The catch with the Rainbow Tables is that they are generated by reverse engineering password databases stolen from big websites like Yahoo, and LinkedIn.

Passwords are stored in website using 1 way encryption called hashing. You can’t ‘decrypt’ a hash, you have to brute force it. You have to run combinations of possible passwords through the hashing algorithm and compare the output to the database to see if you get a successful hit. When you do you add that password to the Rainbow Table.

Hackers use Video card GPUs to Brute Force thousands of possible passwords against the hashing algorithm a second. This works when you have the database on your desktop, but it’s impractical to use such a technique against a website.

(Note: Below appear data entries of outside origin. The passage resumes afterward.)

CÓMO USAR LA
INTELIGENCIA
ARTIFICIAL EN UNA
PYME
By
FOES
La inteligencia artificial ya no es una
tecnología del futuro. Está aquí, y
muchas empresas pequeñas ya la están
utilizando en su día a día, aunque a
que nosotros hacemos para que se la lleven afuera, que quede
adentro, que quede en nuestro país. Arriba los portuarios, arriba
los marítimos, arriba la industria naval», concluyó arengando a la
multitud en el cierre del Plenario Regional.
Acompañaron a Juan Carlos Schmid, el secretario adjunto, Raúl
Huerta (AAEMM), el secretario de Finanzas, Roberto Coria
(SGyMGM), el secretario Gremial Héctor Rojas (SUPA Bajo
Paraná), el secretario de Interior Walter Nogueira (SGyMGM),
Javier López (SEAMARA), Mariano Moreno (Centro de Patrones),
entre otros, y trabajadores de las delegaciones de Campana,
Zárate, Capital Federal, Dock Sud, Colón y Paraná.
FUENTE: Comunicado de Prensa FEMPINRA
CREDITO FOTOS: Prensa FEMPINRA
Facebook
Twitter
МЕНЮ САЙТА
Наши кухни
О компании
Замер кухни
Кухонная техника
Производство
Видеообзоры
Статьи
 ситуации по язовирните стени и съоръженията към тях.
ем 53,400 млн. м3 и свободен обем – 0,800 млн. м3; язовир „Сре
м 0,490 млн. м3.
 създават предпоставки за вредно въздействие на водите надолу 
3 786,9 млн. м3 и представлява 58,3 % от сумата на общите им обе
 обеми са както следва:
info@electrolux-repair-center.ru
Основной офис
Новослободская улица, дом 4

Basically the simpler your password, the more likely it will end up on a Rainbow Table. Even though hackers have had databases from Yahoo and LinkedIn for years now they still haven’t come close to trying every possible combination, so a lot of the most complex passwords in that database haven’t been cracked yet.

Meanwhile things like ‘password’ and ‘12345’ were cracked in the first 10 seconds.

Anonymous 0 Comments

Here’s something else to consider:

You’re only locked out if you’re trying your password on the live application, but there’s no concept of being “locked out” if someone manages to dump a copy of the database where your password resides.

If an attacker manages to do that, they can try as many times as they want, as fast as they want, to crack your password, and it’s under this circumstance that a cryptographically complex password will help save you.

Anonymous 0 Comments

Passwords don’t need to be complex just longer for effectiveness. I personally use patterns on a keyboard because that’s how my brain works but you can use sentences like Thats1sexymama or something and it’s every bit as secure as qwry78957rty11

Anonymous 0 Comments

It’s a way to prevent people from using the same dumb password (like “password1”) everywhere they go.

Anonymous 0 Comments

Every little thing helps.

* Having the account lock for an hour after so many attempts.
* Using long passwords.
* Using complex passwords.
* Changing your password every so often.
* Using a different (unique) password for every account you use.

None of these things will perfectly protect your account from all attacks, but each one will dramatically increase the difficulty of attacking your account, and will thus decrease the chances of your stuff getting hacked. So it’s best to do all of them.

Anonymous 0 Comments

Because IT people have scammed the rest of us into thinking we are the weak link in the security chain, when it is actually **their** failure to keep hackers from stealing massive password repositories and hacking them at their leisure, which is the real problem.

Anonymous 0 Comments

It’s the same concept of why cars don’t just have seatbelts. There’s also safety design features like crumple zones on the frame, front air bags, side air bags, etc. More safety is always a good thing.

Anonymous 0 Comments

It isn’t to protect against brute-forcing the login flow, it is to protect against someone stealing the password file and brute-forcing it offline.